Aim of the exercise — Would you find each line in the entries below with the string "convertir" and copy it?

[Opening Records provided section]

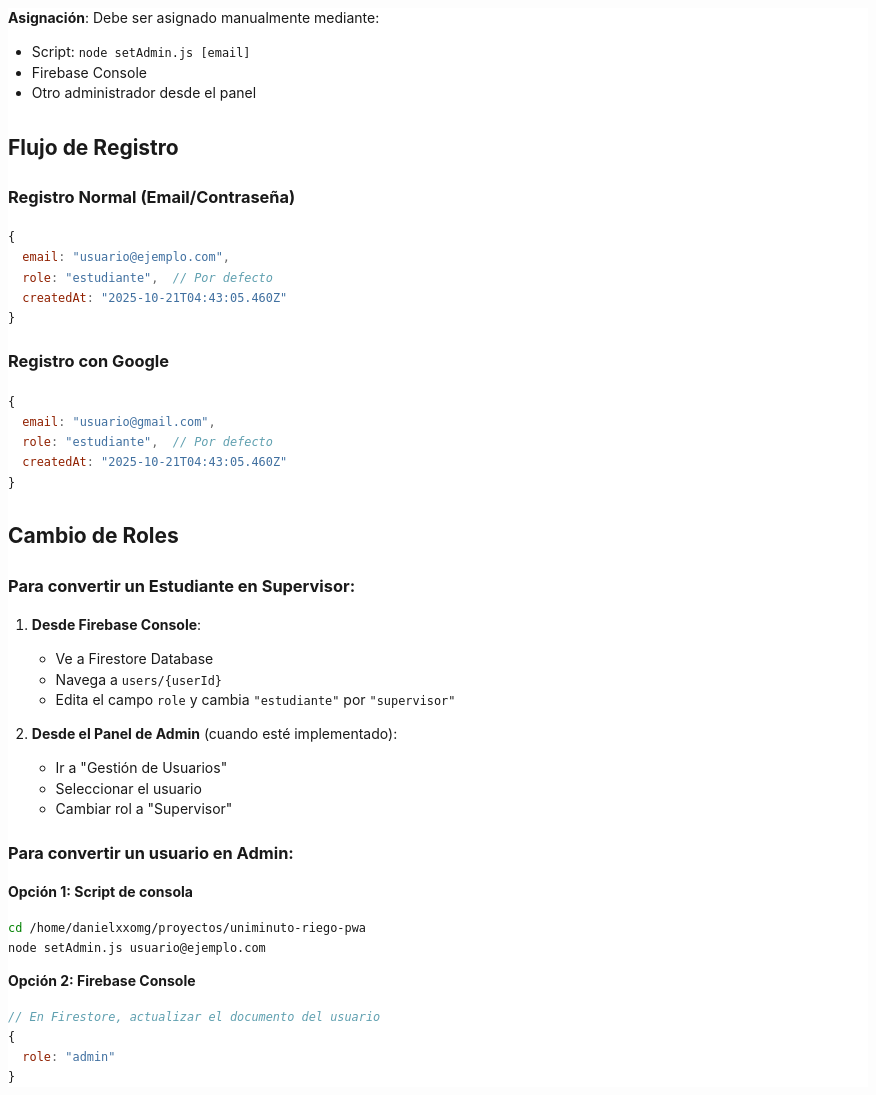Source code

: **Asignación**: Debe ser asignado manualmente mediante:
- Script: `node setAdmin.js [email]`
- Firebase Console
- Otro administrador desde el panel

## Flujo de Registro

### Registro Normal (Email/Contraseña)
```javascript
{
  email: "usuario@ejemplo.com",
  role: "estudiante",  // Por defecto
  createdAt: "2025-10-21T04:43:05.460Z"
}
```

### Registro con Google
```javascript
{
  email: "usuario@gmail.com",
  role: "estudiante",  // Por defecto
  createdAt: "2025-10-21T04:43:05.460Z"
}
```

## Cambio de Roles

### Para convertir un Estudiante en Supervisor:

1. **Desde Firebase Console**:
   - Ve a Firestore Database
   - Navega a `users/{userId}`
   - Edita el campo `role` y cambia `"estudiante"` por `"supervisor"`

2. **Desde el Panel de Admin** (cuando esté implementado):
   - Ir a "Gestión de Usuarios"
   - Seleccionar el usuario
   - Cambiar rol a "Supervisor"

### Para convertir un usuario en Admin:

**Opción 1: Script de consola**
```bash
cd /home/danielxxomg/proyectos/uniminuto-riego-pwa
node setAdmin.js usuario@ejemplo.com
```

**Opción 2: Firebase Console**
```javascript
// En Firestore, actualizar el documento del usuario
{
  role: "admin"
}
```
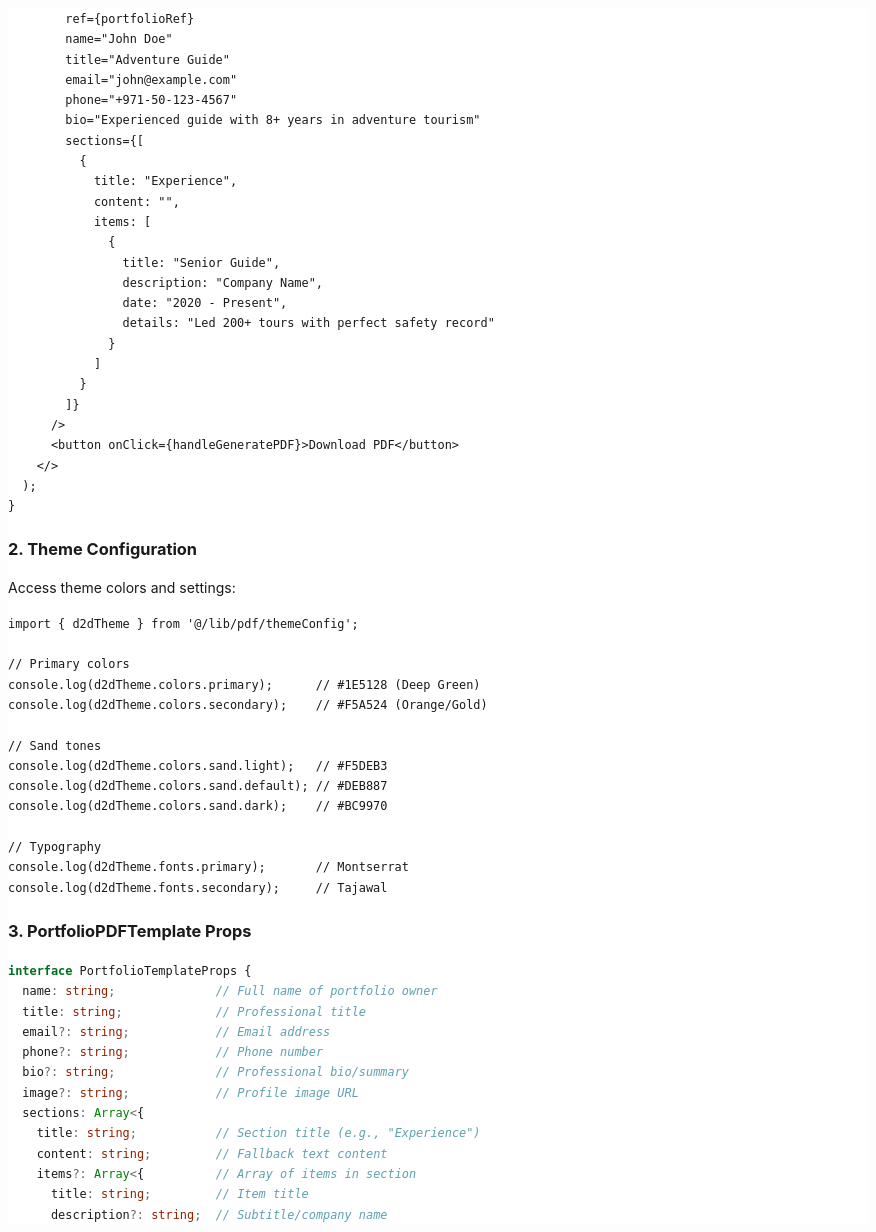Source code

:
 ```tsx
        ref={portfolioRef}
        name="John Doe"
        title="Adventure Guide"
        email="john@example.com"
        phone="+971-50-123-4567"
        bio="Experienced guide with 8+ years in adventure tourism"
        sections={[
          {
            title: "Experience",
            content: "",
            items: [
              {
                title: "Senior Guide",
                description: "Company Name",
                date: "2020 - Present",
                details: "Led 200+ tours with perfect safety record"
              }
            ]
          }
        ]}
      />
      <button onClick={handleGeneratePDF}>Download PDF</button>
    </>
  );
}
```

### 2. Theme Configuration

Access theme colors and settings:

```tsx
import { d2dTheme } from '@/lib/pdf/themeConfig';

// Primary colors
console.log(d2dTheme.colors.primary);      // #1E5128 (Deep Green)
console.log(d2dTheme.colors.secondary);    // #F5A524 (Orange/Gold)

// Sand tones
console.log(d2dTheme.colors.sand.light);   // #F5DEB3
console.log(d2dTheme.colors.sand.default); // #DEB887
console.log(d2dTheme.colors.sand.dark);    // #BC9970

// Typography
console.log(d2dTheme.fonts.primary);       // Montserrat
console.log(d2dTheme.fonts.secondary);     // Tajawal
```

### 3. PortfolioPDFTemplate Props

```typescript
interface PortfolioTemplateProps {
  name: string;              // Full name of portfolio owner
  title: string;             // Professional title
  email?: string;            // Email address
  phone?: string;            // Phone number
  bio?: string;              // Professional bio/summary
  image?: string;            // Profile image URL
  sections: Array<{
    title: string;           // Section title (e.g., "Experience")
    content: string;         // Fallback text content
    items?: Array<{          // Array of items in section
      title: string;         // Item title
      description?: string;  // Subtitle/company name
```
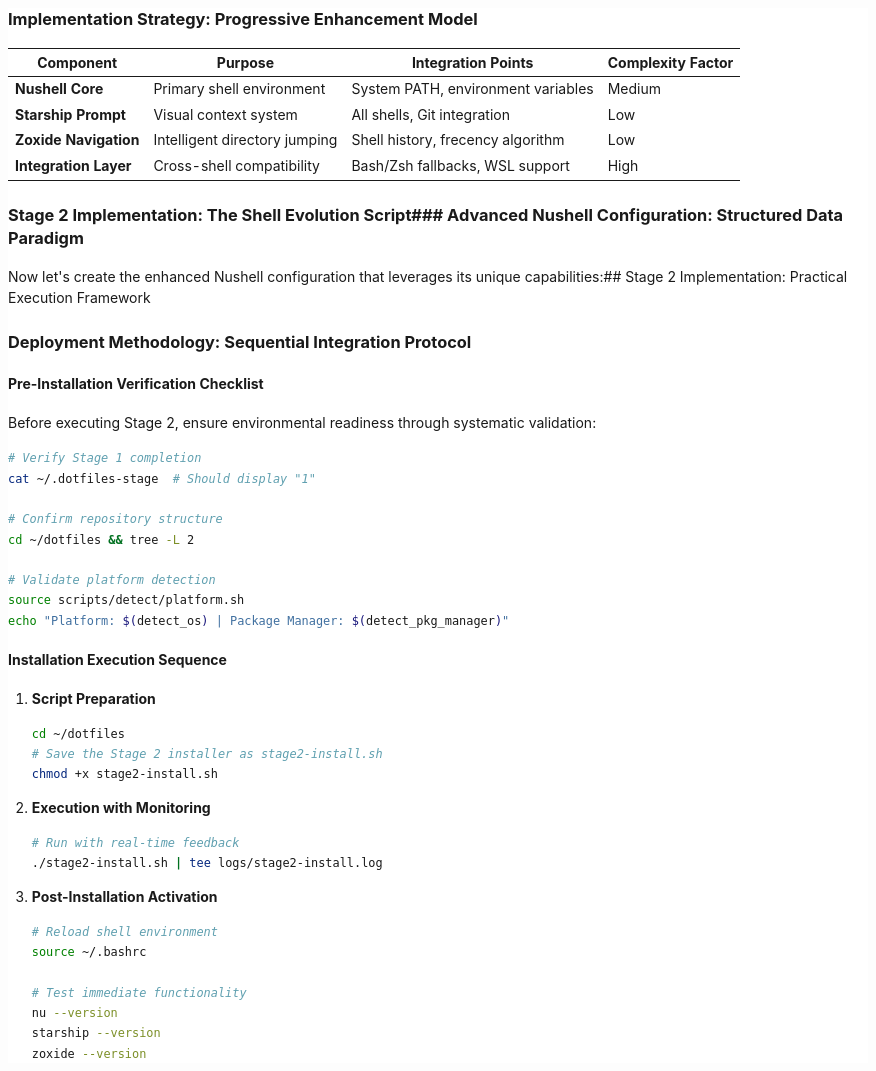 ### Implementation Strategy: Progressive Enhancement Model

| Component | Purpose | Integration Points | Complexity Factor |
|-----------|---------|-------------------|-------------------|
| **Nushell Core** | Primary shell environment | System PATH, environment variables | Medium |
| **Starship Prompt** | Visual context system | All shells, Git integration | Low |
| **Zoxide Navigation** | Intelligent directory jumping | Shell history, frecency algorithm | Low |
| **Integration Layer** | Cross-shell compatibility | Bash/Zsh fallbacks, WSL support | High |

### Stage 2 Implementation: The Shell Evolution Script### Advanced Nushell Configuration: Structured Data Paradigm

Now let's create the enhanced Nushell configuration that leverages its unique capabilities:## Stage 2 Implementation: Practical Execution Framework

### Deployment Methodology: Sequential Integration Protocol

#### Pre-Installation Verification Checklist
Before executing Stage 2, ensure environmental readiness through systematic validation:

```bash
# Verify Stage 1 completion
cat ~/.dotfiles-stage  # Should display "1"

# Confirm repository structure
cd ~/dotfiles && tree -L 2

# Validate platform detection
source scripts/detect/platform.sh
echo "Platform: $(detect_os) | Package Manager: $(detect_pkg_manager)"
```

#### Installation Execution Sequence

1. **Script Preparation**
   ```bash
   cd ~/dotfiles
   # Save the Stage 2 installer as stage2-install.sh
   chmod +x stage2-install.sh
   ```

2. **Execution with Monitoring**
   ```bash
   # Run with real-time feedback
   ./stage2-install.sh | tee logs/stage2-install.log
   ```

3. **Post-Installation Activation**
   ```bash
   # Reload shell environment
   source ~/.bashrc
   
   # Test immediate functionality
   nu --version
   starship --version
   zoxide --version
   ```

[Closing Records provided section]
[Opening Records provided section]

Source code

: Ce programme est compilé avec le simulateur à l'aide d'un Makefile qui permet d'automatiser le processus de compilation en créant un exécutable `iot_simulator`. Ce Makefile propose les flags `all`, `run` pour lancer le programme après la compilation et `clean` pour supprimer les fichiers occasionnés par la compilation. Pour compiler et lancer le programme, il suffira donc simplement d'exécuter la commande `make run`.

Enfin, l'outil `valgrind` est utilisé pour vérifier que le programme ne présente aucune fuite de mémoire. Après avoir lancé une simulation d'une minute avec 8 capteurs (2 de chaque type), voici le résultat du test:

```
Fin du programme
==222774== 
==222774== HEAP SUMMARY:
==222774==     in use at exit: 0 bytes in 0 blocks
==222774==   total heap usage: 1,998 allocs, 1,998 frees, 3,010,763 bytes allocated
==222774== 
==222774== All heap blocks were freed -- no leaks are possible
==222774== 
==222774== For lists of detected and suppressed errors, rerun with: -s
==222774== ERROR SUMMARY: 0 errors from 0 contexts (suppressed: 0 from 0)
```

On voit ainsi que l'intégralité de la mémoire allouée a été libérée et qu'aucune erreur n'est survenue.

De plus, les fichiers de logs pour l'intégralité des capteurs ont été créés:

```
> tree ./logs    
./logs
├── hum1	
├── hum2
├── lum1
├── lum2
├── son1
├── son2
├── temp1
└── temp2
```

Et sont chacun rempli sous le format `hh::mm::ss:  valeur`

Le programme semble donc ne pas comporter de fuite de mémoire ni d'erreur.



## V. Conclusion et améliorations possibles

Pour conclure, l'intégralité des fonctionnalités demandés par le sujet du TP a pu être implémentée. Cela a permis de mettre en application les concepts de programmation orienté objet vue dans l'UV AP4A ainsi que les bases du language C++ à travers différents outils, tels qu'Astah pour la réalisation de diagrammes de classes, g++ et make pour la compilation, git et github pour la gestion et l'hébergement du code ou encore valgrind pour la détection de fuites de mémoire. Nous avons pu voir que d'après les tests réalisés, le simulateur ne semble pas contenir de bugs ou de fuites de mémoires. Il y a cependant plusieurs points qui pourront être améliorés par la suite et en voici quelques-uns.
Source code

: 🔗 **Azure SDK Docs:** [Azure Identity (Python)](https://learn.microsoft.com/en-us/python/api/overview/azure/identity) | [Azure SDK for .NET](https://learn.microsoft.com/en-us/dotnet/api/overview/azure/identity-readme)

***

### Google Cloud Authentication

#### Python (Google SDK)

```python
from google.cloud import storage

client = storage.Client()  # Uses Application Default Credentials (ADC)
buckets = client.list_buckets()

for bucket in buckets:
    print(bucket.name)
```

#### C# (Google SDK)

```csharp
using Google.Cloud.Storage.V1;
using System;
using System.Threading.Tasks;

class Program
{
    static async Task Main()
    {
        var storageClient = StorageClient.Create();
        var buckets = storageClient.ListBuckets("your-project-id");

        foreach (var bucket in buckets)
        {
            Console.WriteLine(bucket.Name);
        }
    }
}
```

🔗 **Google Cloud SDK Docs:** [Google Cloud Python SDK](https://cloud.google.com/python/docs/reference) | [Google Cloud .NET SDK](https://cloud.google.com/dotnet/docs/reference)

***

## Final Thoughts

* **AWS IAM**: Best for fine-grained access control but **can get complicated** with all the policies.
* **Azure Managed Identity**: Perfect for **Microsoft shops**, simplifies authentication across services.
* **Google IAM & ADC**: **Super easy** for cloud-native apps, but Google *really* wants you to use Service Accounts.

[Closing Records provided section]

Answer box —
### Para convertir un Estudiante en Supervisor:
### Para convertir un usuario en Admin:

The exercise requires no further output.